* [Your task]: Copy nothing but the text: reproduce each line of the listing exactly and leave the pictures out.

* [Data shown]:
□ □ □ □ □

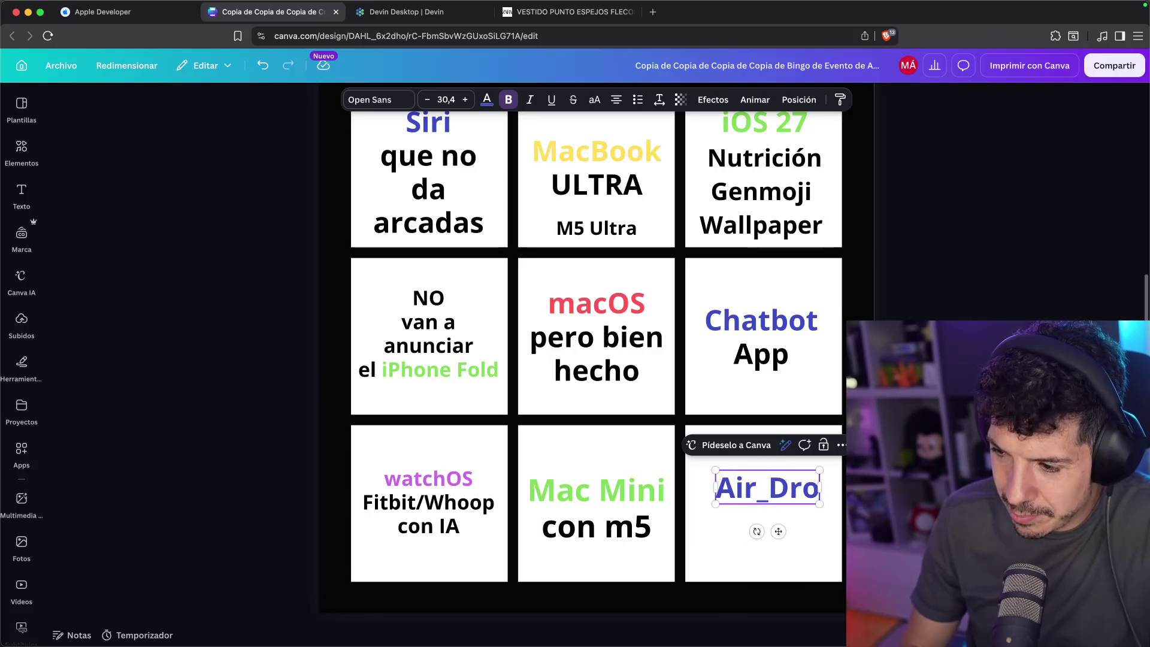
key(BackSpace)
key(BackSpace)
key(BackSpace)
text(Drop universal)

□ □ □ □ □

* [Answer to the problem]:
key(BackSpace)
key(BackSpace)
key(BackSpace)
text(Drop universal)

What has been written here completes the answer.